• WHAT YOU ARE ASKED TO DO
Lines holding the word "Altium" are the ones to copy from the data below.

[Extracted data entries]
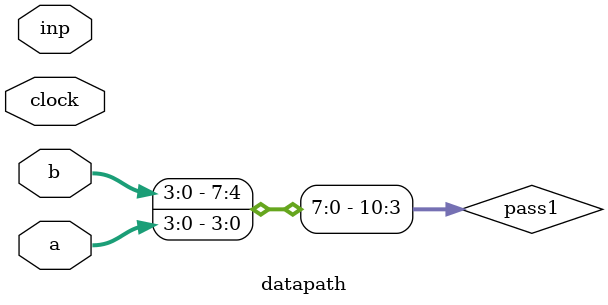
<source format=v>
module datapath(inp,a,b,clock);
input[7:0] inp;
input[3:0] a,b;
input clock;
reg[10:0] pass1,pass2;
wire[2:0] in;
reg p;
reg[3:0] X,X2;
encoder e1(inp,in,clock);
assign pass1[2:0] = in;
assign pass1[6:3] = a;
assign pass1[10:7] = b;
reg1 r1(pass1,pass2,clock);
alu a1(pass2,X,clock);
reg2 r2(X,X2,clock);
par p1(X2,p);
endmodule

</source>
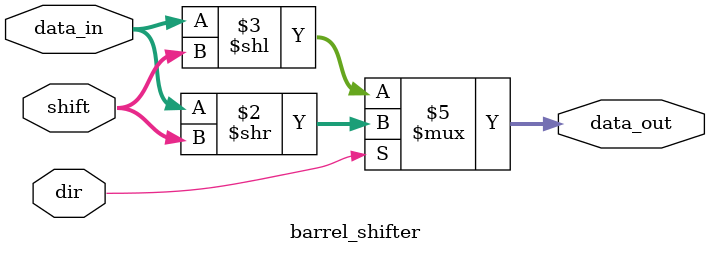
<source format=v>
module barrel_shifter (
    input [7:0] data_in,
    input [2:0] shift,
    input dir, // 0 for left shift, 1 for right shift
    output reg [7:0] data_out
);
    always @(*) begin
        if (dir)
            data_out = data_in >> shift;
        else
            data_out = data_in << shift;
    end
endmodule

</source>
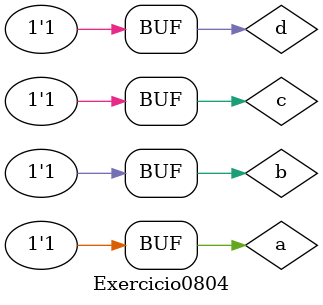
<source format=v>


 module circuito (s, a, b, c, d);
 output s;
 input  a, b, c, d;
 wire w0, w1, w2, w3, w4, w5;
 
 nand NAND1 (w0, b, b);
 nand NAND2 (w1, a, a);
 nand NAND3 (w2, d, d);
 nand NAND4 (w3, w0, c);
 nand NAND5 (w4, w1, c, d);
 nand NAND6 (w5, b, a, w2);
 nand NAND7 (s, w3, w4, w5);
   
 endmodule // circuito 

// ----------------------
// -- Exercicio0804
// ----------------------

 module Exercicio0804;
 reg   a, b, c, d;
 wire  s;
          // instancia
 circuito circuito04 (s, a, b, c,d);
 
          // parte principal
 initial begin
      $display("Exercicio0804");
      $display("Luiz Felipe Fonseca - 405817");
      $display("\na  b  c  d  =  s\n");
      $monitor("%b  %b  %b  %b  =  %b", a, b, c, d, s );   
	   a=0;b=0;c=0;d=0;
   #1 a=0;b=0;c=0;d=1;
   #1 a=0;b=0;c=1;d=0;
   #1 a=0;b=0;c=1;d=1;
   #1 a=0;b=1;c=0;d=0;
   #1 a=0;b=1;c=0;d=1;
   #1 a=0;b=1;c=1;d=0;
   #1 a=0;b=1;c=1;d=1;
   #1 a=1;b=0;c=0;d=0;
   #1 a=1;b=0;c=0;d=1;
   #1 a=1;b=0;c=1;d=0;
   #1 a=1;b=0;c=1;d=1;
   #1 a=1;b=1;c=0;d=0;
   #1 a=1;b=1;c=0;d=1;
   #1 a=1;b=1;c=1;d=0;
   #1 a=1;b=1;c=1;d=1;
     

 end

endmodule // Exercicio0804

</source>
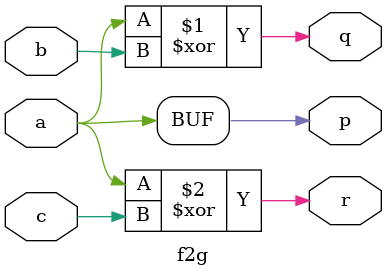
<source format=v>
module f2g (output p, q, r, input a, b, c);
assign p=a;
assign q=a^b;
assign r=a^c;  
endmodule

</source>
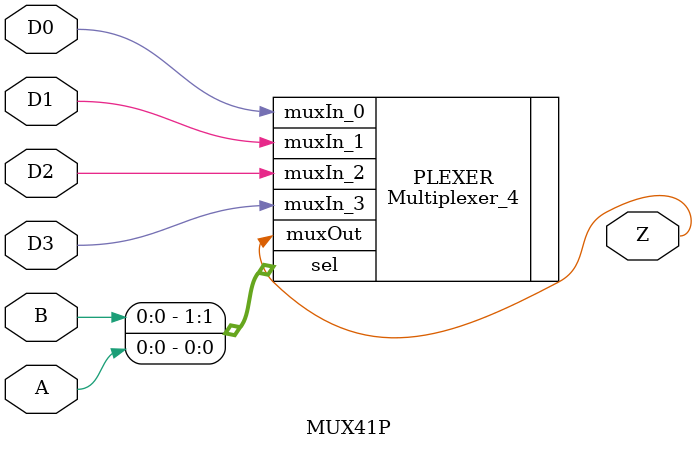
<source format=v>


/******************************************************************************
 **                                                                          **
 ** Component : MUX41P                                                       **
 **                                                                          **
 *****************************************************************************/

module MUX41P(A, B, D0, D1, D2, D3, Z);

   // Inputs
   input A, B, D0, D1, D2, D3;

   // Output
   output Z;

   // 4-to-1 Multiplexer
   Multiplexer_4 PLEXER (
      .muxIn_0(D0),
      .muxIn_1(D1),
      .muxIn_2(D2),
      .muxIn_3(D3),
      .muxOut(Z),
      .sel({B, A})
   );

endmodule

</source>
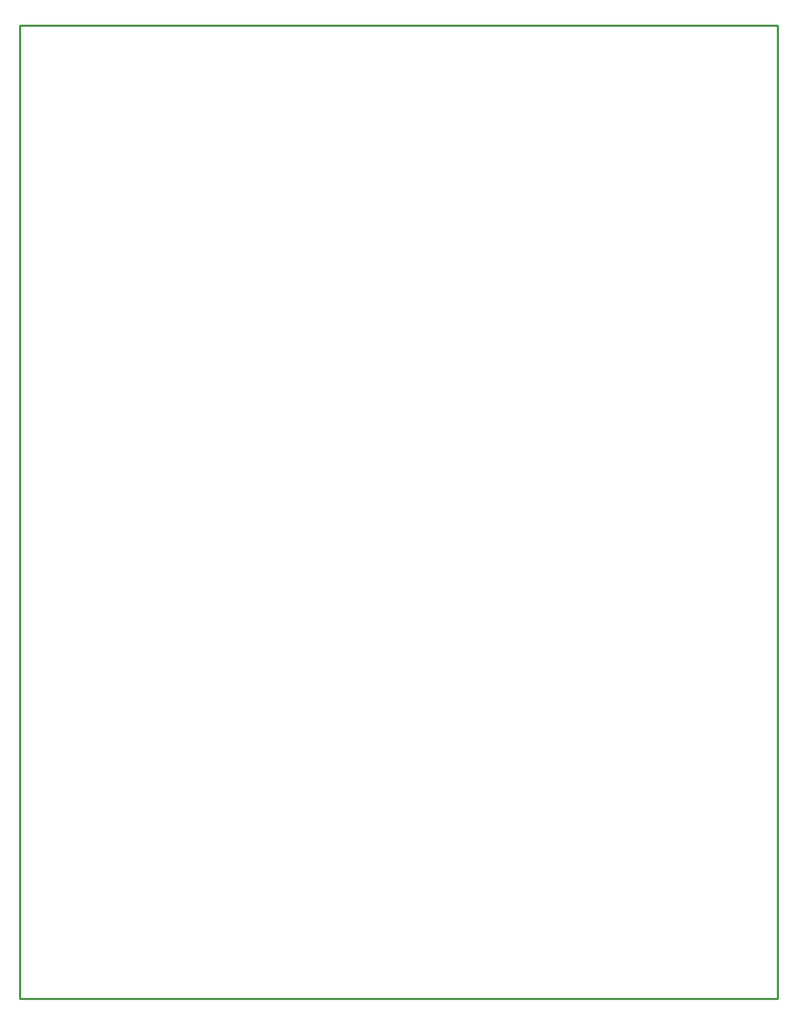
<source format=gbp>
G04*
G04 #@! TF.GenerationSoftware,Altium Limited,Altium Designer,22.1.2 (22)*
G04*
G04 Layer_Color=128*
%FSLAX25Y25*%
%MOIN*%
G70*
G04*
G04 #@! TF.SameCoordinates,1FBEEAC3-0BD1-4FD0-85FF-EBB5E8CC558E*
G04*
G04*
G04 #@! TF.FilePolarity,Positive*
G04*
G01*
G75*
%ADD12C,0.01000*%
D12*
X358268Y460000D02*
X358268Y0D01*
X0D02*
X358268D01*
X-0Y460000D02*
X0Y0D01*
Y460000D02*
X358268D01*
M02*

</source>
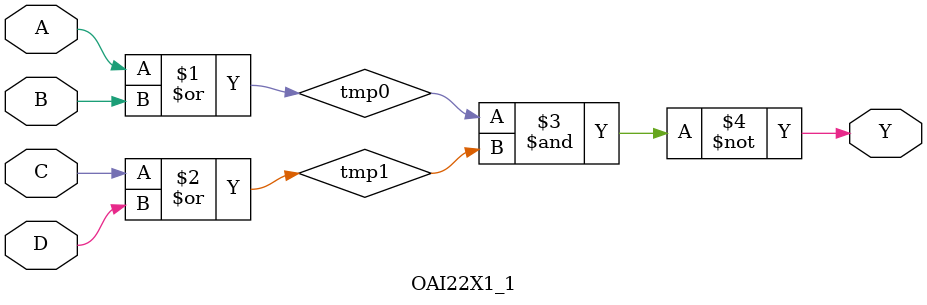
<source format=v>
module OAI22X1_1(A, B, C, D, Y);
input A, B, C, D;
output Y;
wire tmp0, tmp1;
or(tmp0, A, B);
or(tmp1, C, D);
nand(Y, tmp0, tmp1);
endmodule
</source>
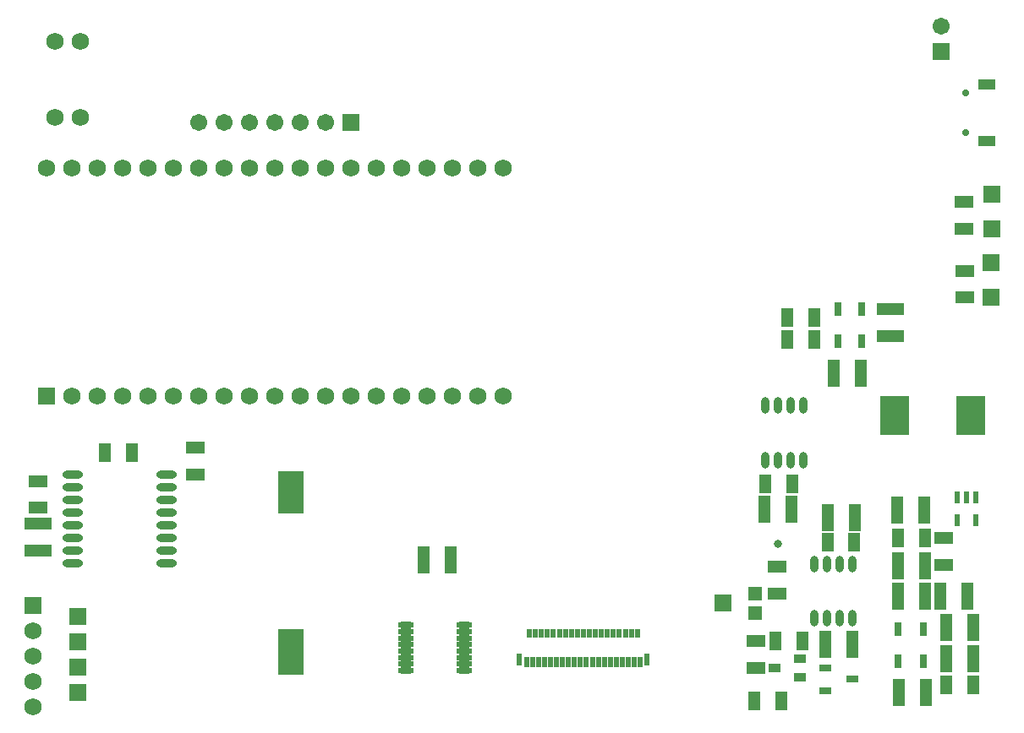
<source format=gts>
G04*
G04 #@! TF.GenerationSoftware,Altium Limited,Altium Designer,18.1.7 (191)*
G04*
G04 Layer_Color=8388736*
%FSLAX25Y25*%
%MOIN*%
G70*
G01*
G75*
%ADD39R,0.02800X0.05300*%
%ADD40R,0.01972X0.04769*%
%ADD41R,0.09855X0.16548*%
%ADD42R,0.09855X0.18123*%
%ADD43R,0.02375X0.04540*%
%ADD44R,0.01981X0.03950*%
%ADD45R,0.01981X0.03359*%
%ADD46R,0.05131X0.11036*%
%ADD47O,0.06312X0.02572*%
%ADD48R,0.07493X0.05131*%
%ADD49R,0.05131X0.07493*%
%ADD50O,0.08083X0.03162*%
%ADD51R,0.11036X0.05131*%
%ADD52R,0.06800X0.06800*%
%ADD53R,0.11800X0.15800*%
%ADD54R,0.04934X0.03556*%
%ADD55O,0.03162X0.06509*%
%ADD56R,0.05524X0.05524*%
%ADD57R,0.06706X0.07099*%
%ADD58R,0.04737X0.03162*%
%ADD59R,0.06706X0.06706*%
%ADD60C,0.06800*%
%ADD61C,0.06706*%
%ADD62R,0.06706X0.06706*%
%ADD63R,0.06706X0.03950*%
%ADD64C,0.02769*%
%ADD65R,0.06800X0.06800*%
%ADD66C,0.03300*%
D39*
X324715Y165350D02*
D03*
Y152650D02*
D03*
X334169Y152643D02*
D03*
Y165343D02*
D03*
X358438Y39109D02*
D03*
Y26409D02*
D03*
X348523D02*
D03*
Y39109D02*
D03*
D40*
X379178Y91287D02*
D03*
X375438D02*
D03*
X371698D02*
D03*
Y82231D02*
D03*
X379178D02*
D03*
D41*
X109200Y93100D02*
D03*
D42*
Y30108D02*
D03*
D43*
X249599Y27060D02*
D03*
X199206D02*
D03*
D44*
X246843Y25977D02*
D03*
X244481D02*
D03*
X242119D02*
D03*
X239757D02*
D03*
X237395D02*
D03*
X235032D02*
D03*
X232670D02*
D03*
X230308D02*
D03*
X227946D02*
D03*
X225584D02*
D03*
X223221D02*
D03*
X220859D02*
D03*
X218497D02*
D03*
X216135D02*
D03*
X213772D02*
D03*
X211410D02*
D03*
X209048D02*
D03*
X206686D02*
D03*
X204324D02*
D03*
X201961D02*
D03*
D45*
X245662Y37296D02*
D03*
X243300D02*
D03*
X240938D02*
D03*
X238576D02*
D03*
X236213D02*
D03*
X233851D02*
D03*
X231489D02*
D03*
X229127D02*
D03*
X226765D02*
D03*
X224402D02*
D03*
X222040D02*
D03*
X219678D02*
D03*
X217316D02*
D03*
X214954D02*
D03*
X212591D02*
D03*
X210229D02*
D03*
X207867D02*
D03*
X205505D02*
D03*
X203143D02*
D03*
D46*
X161485Y66500D02*
D03*
X172115D02*
D03*
X295761Y86348D02*
D03*
X306391D02*
D03*
X323200Y140200D02*
D03*
X333830D02*
D03*
X331336Y83132D02*
D03*
X320706D02*
D03*
X330499Y33077D02*
D03*
X319869D02*
D03*
X348068Y86051D02*
D03*
X358698D02*
D03*
X348523Y64159D02*
D03*
X359153D02*
D03*
X348523Y51959D02*
D03*
X359153D02*
D03*
X359298Y14251D02*
D03*
X348668D02*
D03*
X377953Y27559D02*
D03*
X367323D02*
D03*
X377953Y39759D02*
D03*
X367323D02*
D03*
X375753Y51959D02*
D03*
X365123D02*
D03*
D47*
X177514Y22743D02*
D03*
Y25302D02*
D03*
Y27861D02*
D03*
Y30420D02*
D03*
Y32979D02*
D03*
Y35538D02*
D03*
Y38098D02*
D03*
Y40657D02*
D03*
X154286Y22743D02*
D03*
Y25302D02*
D03*
Y27861D02*
D03*
Y30420D02*
D03*
Y32979D02*
D03*
Y35538D02*
D03*
Y38098D02*
D03*
Y40657D02*
D03*
D48*
X71574Y100180D02*
D03*
Y110810D02*
D03*
X9574Y97610D02*
D03*
Y86980D02*
D03*
X300800Y63815D02*
D03*
Y53185D02*
D03*
X374524Y197166D02*
D03*
Y207796D02*
D03*
X374846Y169966D02*
D03*
Y180596D02*
D03*
X292584Y34392D02*
D03*
Y23762D02*
D03*
X366438Y75074D02*
D03*
Y64444D02*
D03*
D49*
X46388Y108795D02*
D03*
X35759D02*
D03*
X320621Y73432D02*
D03*
X331251D02*
D03*
X306615Y96600D02*
D03*
X295985D02*
D03*
X315430Y153600D02*
D03*
X304800D02*
D03*
X315430Y162000D02*
D03*
X304800D02*
D03*
X291869Y10877D02*
D03*
X302499D02*
D03*
X348323Y75059D02*
D03*
X358953D02*
D03*
X310699Y34477D02*
D03*
X300069D02*
D03*
X377953Y17159D02*
D03*
X367323D02*
D03*
D50*
X60158Y65177D02*
D03*
Y70177D02*
D03*
Y75177D02*
D03*
Y80177D02*
D03*
Y85177D02*
D03*
Y90177D02*
D03*
Y95177D02*
D03*
Y100177D02*
D03*
X22953Y65177D02*
D03*
Y70177D02*
D03*
Y75177D02*
D03*
Y80177D02*
D03*
Y85177D02*
D03*
Y90177D02*
D03*
Y95177D02*
D03*
Y100177D02*
D03*
D51*
X9574Y80910D02*
D03*
Y70280D02*
D03*
X345515Y165315D02*
D03*
Y154685D02*
D03*
D52*
X25116Y44218D02*
D03*
Y34218D02*
D03*
Y24218D02*
D03*
Y14218D02*
D03*
X7516Y48418D02*
D03*
D53*
X347205Y123447D02*
D03*
X377205D02*
D03*
D54*
X299761Y23742D02*
D03*
X309800Y27483D02*
D03*
Y20002D02*
D03*
D55*
X330400Y64900D02*
D03*
X325400D02*
D03*
X320400D02*
D03*
X315400D02*
D03*
X330400Y43443D02*
D03*
X325400D02*
D03*
X320400D02*
D03*
X315400D02*
D03*
X296000Y105944D02*
D03*
X301000D02*
D03*
X306000D02*
D03*
X311000D02*
D03*
X296000Y127400D02*
D03*
X301000D02*
D03*
X306000D02*
D03*
X311000D02*
D03*
D56*
X292095Y53237D02*
D03*
Y45363D02*
D03*
D57*
X279300Y49300D02*
D03*
D58*
X330499Y19349D02*
D03*
X319869Y14822D02*
D03*
Y23877D02*
D03*
D59*
X385324Y196991D02*
D03*
Y210771D02*
D03*
X385124Y169991D02*
D03*
Y183771D02*
D03*
X365409Y267263D02*
D03*
D60*
X26124Y241081D02*
D03*
X16124D02*
D03*
X26124Y271081D02*
D03*
X16124D02*
D03*
X7516Y38418D02*
D03*
Y28418D02*
D03*
Y18418D02*
D03*
Y8418D02*
D03*
X192624Y131200D02*
D03*
X182624D02*
D03*
X172624D02*
D03*
X162624D02*
D03*
X152624D02*
D03*
X142624D02*
D03*
X132624D02*
D03*
X122624D02*
D03*
X112624D02*
D03*
X102624D02*
D03*
X92624D02*
D03*
X82624D02*
D03*
X72624D02*
D03*
X62624D02*
D03*
X52624D02*
D03*
X42624D02*
D03*
X32624D02*
D03*
X22624D02*
D03*
X192624Y221200D02*
D03*
X182624D02*
D03*
X172624D02*
D03*
X162624D02*
D03*
X152624D02*
D03*
X142624D02*
D03*
X132624D02*
D03*
X122624D02*
D03*
X112624D02*
D03*
X102624D02*
D03*
X92624D02*
D03*
X82624D02*
D03*
X72624D02*
D03*
X62624D02*
D03*
X52624D02*
D03*
X42624D02*
D03*
X32624D02*
D03*
X22624D02*
D03*
X12624D02*
D03*
D61*
X72624Y239081D02*
D03*
X82624D02*
D03*
X92624D02*
D03*
X102624D02*
D03*
X122624D02*
D03*
X112624D02*
D03*
X365409Y277263D02*
D03*
D62*
X132624Y239081D02*
D03*
D63*
X383554Y231918D02*
D03*
Y254162D02*
D03*
D64*
X375090Y250914D02*
D03*
Y235166D02*
D03*
D65*
X12624Y131200D02*
D03*
D66*
X301200Y72932D02*
D03*
M02*

</source>
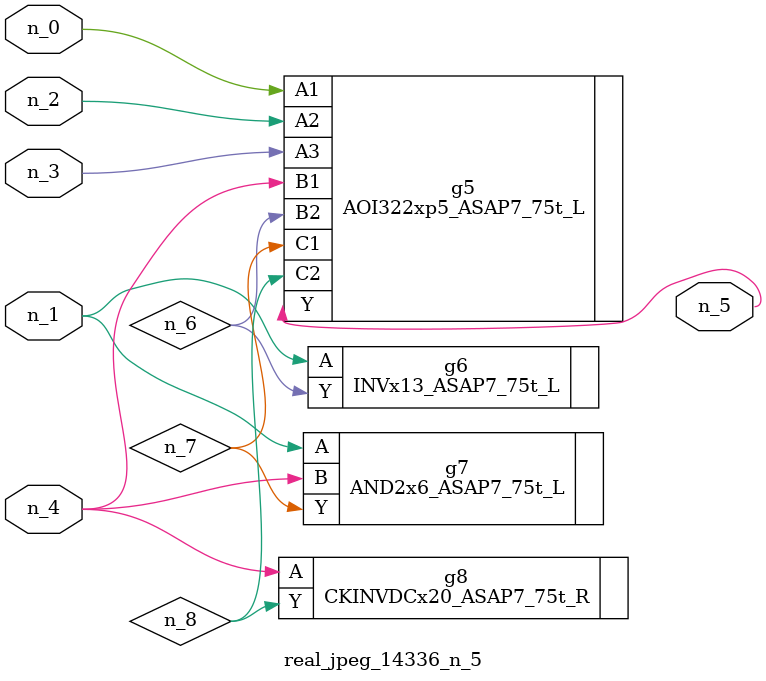
<source format=v>
module real_jpeg_14336_n_5 (n_4, n_0, n_1, n_2, n_3, n_5);

input n_4;
input n_0;
input n_1;
input n_2;
input n_3;

output n_5;

wire n_8;
wire n_6;
wire n_7;

AOI322xp5_ASAP7_75t_L g5 ( 
.A1(n_0),
.A2(n_2),
.A3(n_3),
.B1(n_4),
.B2(n_6),
.C1(n_7),
.C2(n_8),
.Y(n_5)
);

INVx13_ASAP7_75t_L g6 ( 
.A(n_1),
.Y(n_6)
);

AND2x6_ASAP7_75t_L g7 ( 
.A(n_1),
.B(n_4),
.Y(n_7)
);

CKINVDCx20_ASAP7_75t_R g8 ( 
.A(n_4),
.Y(n_8)
);


endmodule
</source>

• SOLUTION TO THIS EXERCISE
G04 #@! TF.GenerationSoftware,Altium Limited,Altium Designer,22.1.2 (22)*
G04 #@! TF.GenerationSoftware,Altium Limited,Altium Designer,18.1.7 (191)*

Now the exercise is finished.